# Supplied passage
▼

Effect of BOWE on LPS-induced NO (A) and cell viability assay (B): BV-2 cells were pretreated with or without the indicated doses of BOWE for 4 h and then stimulated with LPS (0.1 μg/mL) for 18 h. The culture supernatants were subsequently collected and analyzed for nitrite levels. The cell viability was determined by CCK assay. Data are presentedas the means ± SEM of triplicates from separate experiments. * p < 0.05 and ** p < 0.01 denote significant differences compared to the group treated with LPS only.

Figure 2

Effect of BOWE on LPS-induced mRNA expression levels of iNOS and COX-2 in BV-2 cells: For mRNA expression, BV-2 cells were pretreated with BOWE for 4 h and then stimulated with LPS (0.1 μg/mL) for 18 h. Total RNA was isolated, and mRNA levels of iNOS (A) and COX-2 (B) were then measured by RT-PCR. β actin expression was used as an internal control. The quantification of relative band intensities from three independent experiments were analyzed by densitometry and expressed as means ± SEM. * p < 0.01 denotes a significant difference compared to the group treated with LPS only.

▲

# Input data

▼

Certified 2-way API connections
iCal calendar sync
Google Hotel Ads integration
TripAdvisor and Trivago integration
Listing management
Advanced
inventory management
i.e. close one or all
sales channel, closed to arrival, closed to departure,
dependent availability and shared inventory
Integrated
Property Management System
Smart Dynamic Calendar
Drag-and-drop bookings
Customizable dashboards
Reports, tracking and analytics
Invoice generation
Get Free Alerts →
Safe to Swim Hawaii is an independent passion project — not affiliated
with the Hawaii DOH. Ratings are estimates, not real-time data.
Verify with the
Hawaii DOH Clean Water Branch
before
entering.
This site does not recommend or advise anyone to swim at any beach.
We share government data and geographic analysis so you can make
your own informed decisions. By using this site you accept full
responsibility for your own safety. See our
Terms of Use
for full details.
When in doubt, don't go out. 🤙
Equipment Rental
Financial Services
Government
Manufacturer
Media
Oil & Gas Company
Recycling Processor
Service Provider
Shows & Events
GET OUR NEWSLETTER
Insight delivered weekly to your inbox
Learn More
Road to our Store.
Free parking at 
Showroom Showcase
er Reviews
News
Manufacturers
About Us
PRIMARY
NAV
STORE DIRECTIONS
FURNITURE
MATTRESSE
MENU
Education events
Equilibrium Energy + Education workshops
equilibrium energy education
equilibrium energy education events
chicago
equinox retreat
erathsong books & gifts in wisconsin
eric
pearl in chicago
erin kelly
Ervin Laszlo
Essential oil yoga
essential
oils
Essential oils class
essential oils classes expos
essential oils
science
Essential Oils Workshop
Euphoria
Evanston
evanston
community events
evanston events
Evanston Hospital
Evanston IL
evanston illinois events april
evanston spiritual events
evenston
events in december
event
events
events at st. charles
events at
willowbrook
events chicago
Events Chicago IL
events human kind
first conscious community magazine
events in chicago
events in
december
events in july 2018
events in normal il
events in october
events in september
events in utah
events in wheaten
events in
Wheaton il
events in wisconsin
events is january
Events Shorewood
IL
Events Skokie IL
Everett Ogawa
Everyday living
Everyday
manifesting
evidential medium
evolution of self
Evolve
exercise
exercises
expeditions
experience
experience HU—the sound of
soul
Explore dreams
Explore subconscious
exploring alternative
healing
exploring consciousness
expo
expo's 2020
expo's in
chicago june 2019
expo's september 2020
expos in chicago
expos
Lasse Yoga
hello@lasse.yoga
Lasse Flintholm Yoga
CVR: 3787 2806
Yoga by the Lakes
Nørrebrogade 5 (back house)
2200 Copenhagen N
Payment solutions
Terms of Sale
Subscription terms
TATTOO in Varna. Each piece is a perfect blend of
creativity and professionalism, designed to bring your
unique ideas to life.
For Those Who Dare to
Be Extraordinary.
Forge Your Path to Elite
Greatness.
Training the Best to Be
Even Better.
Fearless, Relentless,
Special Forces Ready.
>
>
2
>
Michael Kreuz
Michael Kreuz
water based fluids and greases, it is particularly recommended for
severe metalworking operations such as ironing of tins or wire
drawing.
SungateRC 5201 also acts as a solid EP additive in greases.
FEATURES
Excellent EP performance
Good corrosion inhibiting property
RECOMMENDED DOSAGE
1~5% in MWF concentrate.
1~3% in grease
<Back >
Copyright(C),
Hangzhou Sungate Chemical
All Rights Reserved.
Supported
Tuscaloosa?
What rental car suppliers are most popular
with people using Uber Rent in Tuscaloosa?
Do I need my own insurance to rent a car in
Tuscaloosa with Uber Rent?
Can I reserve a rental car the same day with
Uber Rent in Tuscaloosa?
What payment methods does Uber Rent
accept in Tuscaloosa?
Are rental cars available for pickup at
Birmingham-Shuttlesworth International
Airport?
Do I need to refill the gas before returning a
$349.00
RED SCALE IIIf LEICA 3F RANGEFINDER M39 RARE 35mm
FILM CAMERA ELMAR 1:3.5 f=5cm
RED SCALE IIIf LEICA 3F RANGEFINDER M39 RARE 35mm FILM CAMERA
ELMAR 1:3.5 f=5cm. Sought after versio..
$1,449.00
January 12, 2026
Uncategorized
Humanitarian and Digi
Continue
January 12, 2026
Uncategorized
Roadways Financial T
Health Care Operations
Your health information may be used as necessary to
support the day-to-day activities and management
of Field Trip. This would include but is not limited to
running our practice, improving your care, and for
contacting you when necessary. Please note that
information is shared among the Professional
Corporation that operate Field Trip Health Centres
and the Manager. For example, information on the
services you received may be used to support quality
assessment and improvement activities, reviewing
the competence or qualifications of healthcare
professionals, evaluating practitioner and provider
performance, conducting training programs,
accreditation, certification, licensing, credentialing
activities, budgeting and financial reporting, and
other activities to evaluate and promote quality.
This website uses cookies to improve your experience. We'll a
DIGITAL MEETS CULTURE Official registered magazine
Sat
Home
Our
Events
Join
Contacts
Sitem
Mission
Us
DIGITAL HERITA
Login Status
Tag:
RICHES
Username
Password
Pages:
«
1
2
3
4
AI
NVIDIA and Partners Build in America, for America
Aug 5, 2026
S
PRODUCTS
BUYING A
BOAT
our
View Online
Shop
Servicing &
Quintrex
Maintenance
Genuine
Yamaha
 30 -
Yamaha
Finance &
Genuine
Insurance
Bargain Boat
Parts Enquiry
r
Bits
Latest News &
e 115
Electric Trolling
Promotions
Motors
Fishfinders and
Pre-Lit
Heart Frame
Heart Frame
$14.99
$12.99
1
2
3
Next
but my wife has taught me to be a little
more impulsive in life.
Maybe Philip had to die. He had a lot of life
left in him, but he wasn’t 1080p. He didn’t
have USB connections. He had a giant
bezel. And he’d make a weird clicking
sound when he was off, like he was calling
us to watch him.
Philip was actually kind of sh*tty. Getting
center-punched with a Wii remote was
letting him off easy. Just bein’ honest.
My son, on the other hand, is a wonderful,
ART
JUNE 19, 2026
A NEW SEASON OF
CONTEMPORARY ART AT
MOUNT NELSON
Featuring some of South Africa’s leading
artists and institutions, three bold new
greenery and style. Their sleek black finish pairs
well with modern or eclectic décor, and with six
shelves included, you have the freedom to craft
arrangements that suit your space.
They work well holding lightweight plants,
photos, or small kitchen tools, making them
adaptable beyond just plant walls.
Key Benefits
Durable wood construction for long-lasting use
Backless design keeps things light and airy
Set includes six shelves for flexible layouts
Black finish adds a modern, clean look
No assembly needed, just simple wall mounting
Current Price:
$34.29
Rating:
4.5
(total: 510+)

▲

# Exercises to complete
1 – Transcribe everything in the BOWE figure captions from "Effect of BOWE on LPS-induced NO" down to "differences compared to the group treated with LPS only.".
2 – Decide whether each statement agrees with the BOWE figure captions. Answer yes or no, and quote the deciding words from the captions. (a) The BV-2 cells were pretreated with BOWE for 4 h before LPS stimulation. (b) GAPDH expression served as the internal control for the mRNA measurements. (c) Cell viability was determined with an MTT assay.

# Per-task outputs
1 –
Effect of BOWE on LPS-induced NO (A) and cell viability assay (B): BV-2 cells were pretreated with or without the indicated doses of BOWE for 4 h and then stimulated with LPS (0.1 μg/mL) for 18 h. The culture supernatants were subsequently collected and analyzed for nitrite levels. The cell viability was determined by CCK assay. Data are presentedas the means ± SEM of triplicates from separate experiments. * p < 0.05 and ** p < 0.01 denote significant differences compared to the group treated with LPS only.

2 –
(a) Yes: "BV-2 cells were pretreated with or without the indicated doses of BOWE for 4 h and then stimulated with LPS (0.1 μg/mL) for 18 h."
(b) No: "β actin expression was used as an internal control."
(c) No: "The cell viability was determined by CCK assay."